Table 2. Key terms: Comparison between the combined list of terms and the terms from Michigan State University's corpus
Combined MSU
Worked Worked
Grammar Grammar
Talked Discussed
Read Talked
Disucssed Ideas
Wanted Structure
Ideas Read
Make Make
Session Sentence(s)
Thesis Sure
Sentence(s) Clarity
Help Thesis

The top 12 terms (with stopwords exempted) for the combined data and MSU data was included (see Table 2). When viewed as a table, this data helps us see both similarities and differences between the combined data set and MSU’s data set; furthermore, it provides a sense of what might be valued by one institution when compared to the combined institutions. There are many similarities, including worked, grammar, talked, read, discussed, ideas, make, thesis, and sentence(s). There are also some key differences, including wanted, session, help, structure, sure, and clarity. Two words in particular stand out for the Michigan State University Writing Center that are not on the combined list: “sure” and “clarity.” Sure can be used to mark confidence (e.g., she is right for sure) or, more likely, as an idiom (i.e., to make sure) that indicates to be or become absolutely certain. Clarity, meanwhile, functions as a way to move toward a better understanding. Both represent language used to seek or determine a better understanding.

Table 3, below, provides a series of key terms and individual institutions by relative frequency.

Table 3. Comparison bewteen institutions, relative frequency per 1 million words of terms
Grammar 8,771 2,675 1,819 4,569
Talked 5,992 4,500 3,357 3,364
Discussed 6,327 3,746 1,491 2,126
Read 4,508 3,568 2,428 3,348
Thesis 3,396 2,757 3,369 1,611
Sentence(s) 7,550 3,658 4,548 4,977

Tables such as Table 3, drawn from each institution’s individual corpus, are useful for comparing information (Sherman &  Johnson, 1990). As noted earlier, tables are also effective in presenting precise numbers. Because of the numerical details included in it, this type of visualization prompts a series of questions. The first is why terms like grammar, discussed, and sentences are much higher for MSU than other institutions. Is it because there are more consultations represented in the terms at MSU than at other institutions? Or is there something else going on there? The second is the low relative frequency at University of Michigan for “grammar.” Is that because there are fewer consultations represented in the data? Or is it because sessions are focused on more global concerns? Likewise, MSU has a higher relative frequency for “discussed” than other institutions. Is this due to the number of consultations? Is it a function of tutor training at the institution? And is it telling or important? These are questions that other data visualizations and other methods of analysis can help to solve.

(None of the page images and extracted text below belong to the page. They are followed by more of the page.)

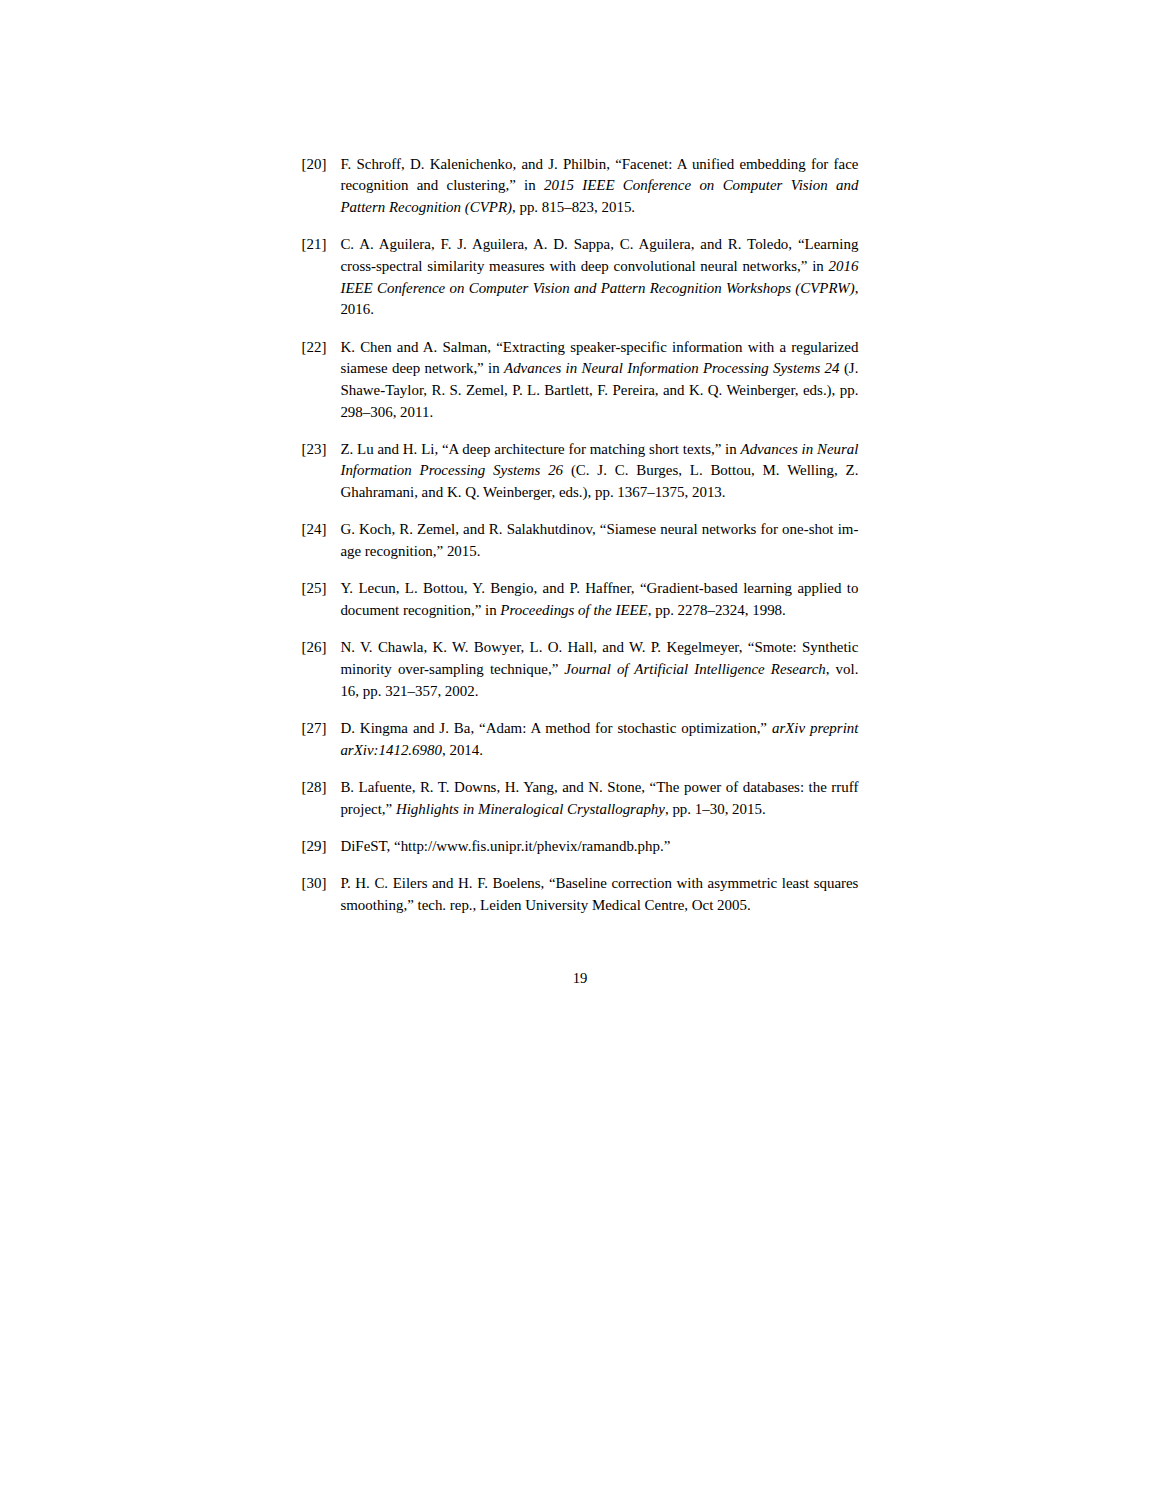[20] F. Schroff, D. Kalenichenko, and J. Philbin, “Facenet: A unified embedding for face recognition and clustering,” in 2015 IEEE Conference on Computer Vision and Pattern Recognition (CVPR), pp. 815–823, 2015.
[21] C. A. Aguilera, F. J. Aguilera, A. D. Sappa, C. Aguilera, and R. Toledo, “Learning cross-spectral similarity measures with deep convolutional neural networks,” in 2016 IEEE Conference on Computer Vision and Pattern Recognition Workshops (CVPRW), 2016.
[22] K. Chen and A. Salman, “Extracting speaker-specific information with a regularized siamese deep network,” in Advances in Neural Information Processing Systems 24 (J. Shawe-Taylor, R. S. Zemel, P. L. Bartlett, F. Pereira, and K. Q. Weinberger, eds.), pp. 298–306, 2011.
[23] Z. Lu and H. Li, “A deep architecture for matching short texts,” in Advances in Neural Information Processing Systems 26 (C. J. C. Burges, L. Bottou, M. Welling, Z. Ghahramani, and K. Q. Weinberger, eds.), pp. 1367–1375, 2013.
[24] G. Koch, R. Zemel, and R. Salakhutdinov, “Siamese neural networks for one-shot image recognition,” 2015.
[25] Y. Lecun, L. Bottou, Y. Bengio, and P. Haffner, “Gradient-based learning applied to document recognition,” in Proceedings of the IEEE, pp. 2278–2324, 1998.
[26] N. V. Chawla, K. W. Bowyer, L. O. Hall, and W. P. Kegelmeyer, “Smote: Synthetic minority over-sampling technique,” Journal of Artificial Intelligence Research, vol. 16, pp. 321–357, 2002.
[27] D. Kingma and J. Ba, “Adam: A method for stochastic optimization,” arXiv preprint arXiv:1412.6980, 2014.
[28] B. Lafuente, R. T. Downs, H. Yang, and N. Stone, “The power of databases: the rruff project,” Highlights in Mineralogical Crystallography, pp. 1–30, 2015.
[29] DiFeST, “http://www.fis.unipr.it/phevix/ramandb.php.”
[30] P. H. C. Eilers and H. F. Boelens, “Baseline correction with asymmetric least squares smoothing,” tech. rep., Leiden University Medical Centre, Oct 2005.
19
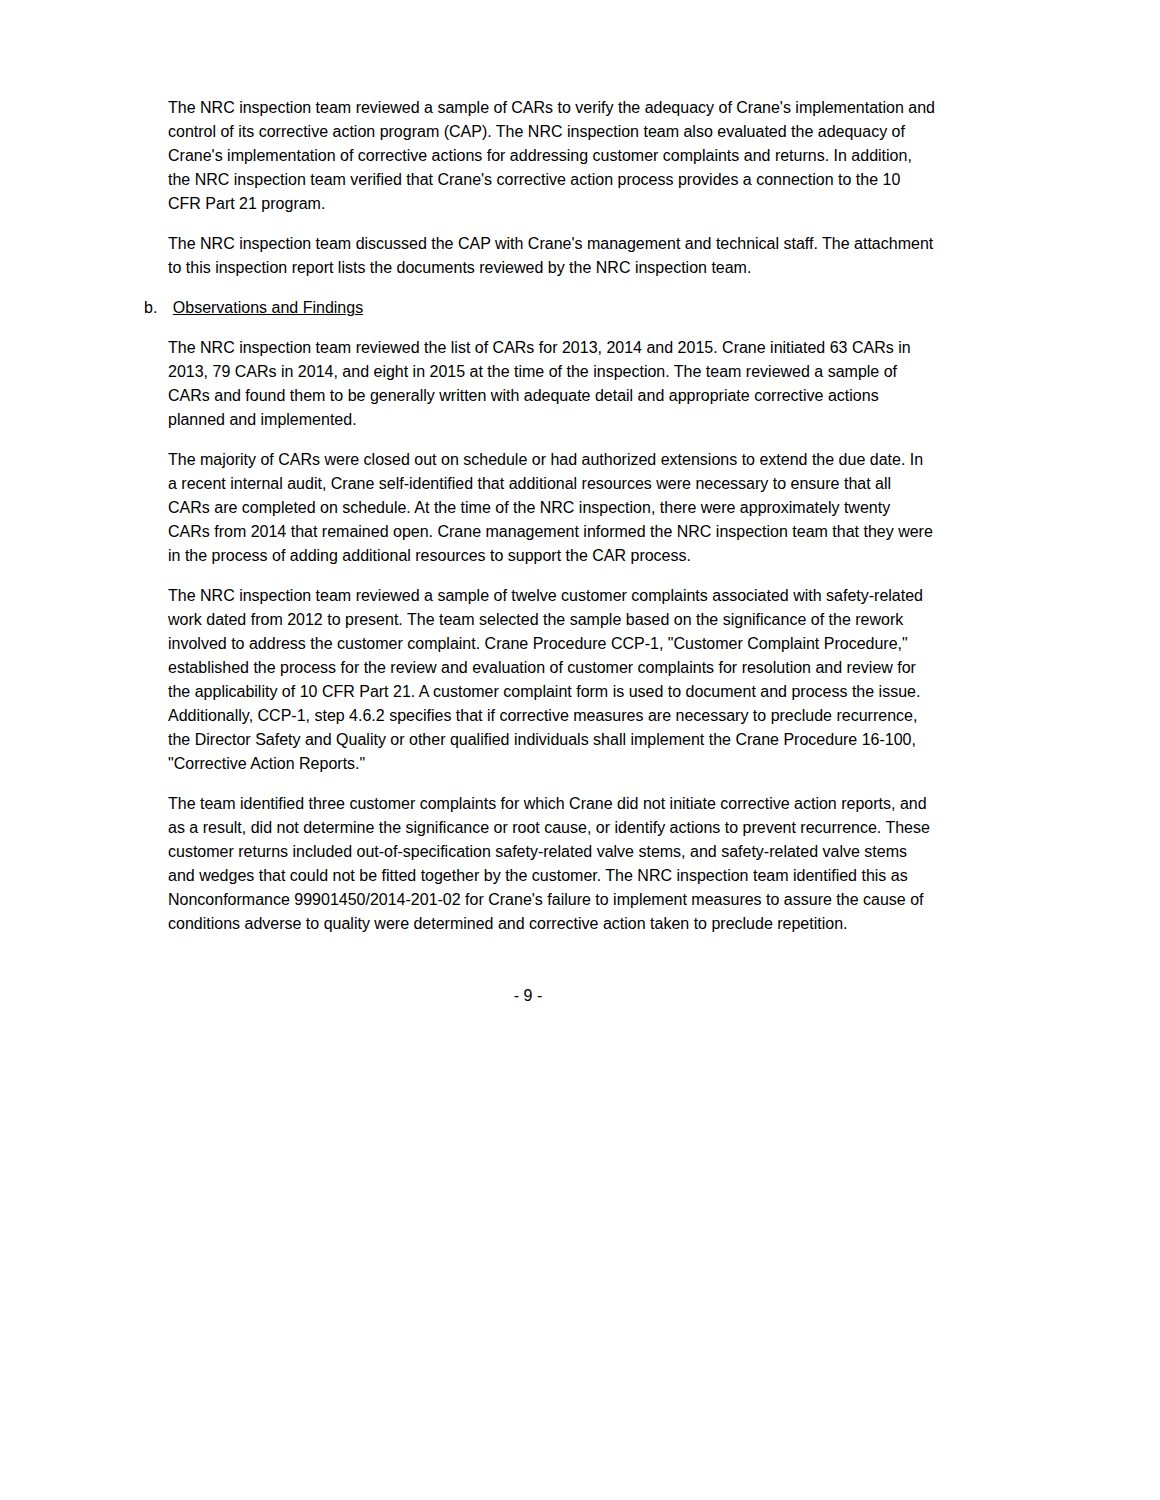The NRC inspection team reviewed a sample of CARs to verify the adequacy of Crane's implementation and control of its corrective action program (CAP). The NRC inspection team also evaluated the adequacy of Crane's implementation of corrective actions for addressing customer complaints and returns. In addition, the NRC inspection team verified that Crane's corrective action process provides a connection to the 10 CFR Part 21 program.
The NRC inspection team discussed the CAP with Crane's management and technical staff. The attachment to this inspection report lists the documents reviewed by the NRC inspection team.
b. Observations and Findings
The NRC inspection team reviewed the list of CARs for 2013, 2014 and 2015. Crane initiated 63 CARs in 2013, 79 CARs in 2014, and eight in 2015 at the time of the inspection. The team reviewed a sample of CARs and found them to be generally written with adequate detail and appropriate corrective actions planned and implemented.
The majority of CARs were closed out on schedule or had authorized extensions to extend the due date. In a recent internal audit, Crane self-identified that additional resources were necessary to ensure that all CARs are completed on schedule. At the time of the NRC inspection, there were approximately twenty CARs from 2014 that remained open. Crane management informed the NRC inspection team that they were in the process of adding additional resources to support the CAR process.
The NRC inspection team reviewed a sample of twelve customer complaints associated with safety-related work dated from 2012 to present. The team selected the sample based on the significance of the rework involved to address the customer complaint. Crane Procedure CCP-1, "Customer Complaint Procedure," established the process for the review and evaluation of customer complaints for resolution and review for the applicability of 10 CFR Part 21. A customer complaint form is used to document and process the issue. Additionally, CCP-1, step 4.6.2 specifies that if corrective measures are necessary to preclude recurrence, the Director Safety and Quality or other qualified individuals shall implement the Crane Procedure 16-100, "Corrective Action Reports."
The team identified three customer complaints for which Crane did not initiate corrective action reports, and as a result, did not determine the significance or root cause, or identify actions to prevent recurrence. These customer returns included out-of-specification safety-related valve stems, and safety-related valve stems and wedges that could not be fitted together by the customer. The NRC inspection team identified this as Nonconformance 99901450/2014-201-02 for Crane's failure to implement measures to assure the cause of conditions adverse to quality were determined and corrective action taken to preclude repetition.
- 9 -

An advantage of using tables is that the best practices for them are easy to learn, understand, and put to use (Few, 2012). But, to mitigate any shortcomings with tables, there are a few things to remember when using tables for data visualization:

  • Use title and headings to accurately describe the table’s contents.
  • Use consistent formatting.
  • Avoid arbitrary ordering along the first column (Dunn, 2010).
  • Avoid excessive grid lines (Dunn, 2010).
  • Don’t make the reader do all the work, but describe what the data reveals about the topic (McKenna, 2018).
  • Reference the table in text.

The table functions as a good starting point for data visualization; it can be used by a broad range of researchers from novices to experts, and most people are familiar with them. Tables can also serve as the end point for data analysis as well as prompt questions and promote inquiry about data, serving as hypothesis formation. And tables are a precursor to more complex visualizations like Cirrus, Collocates, and Word Trees, included in this site.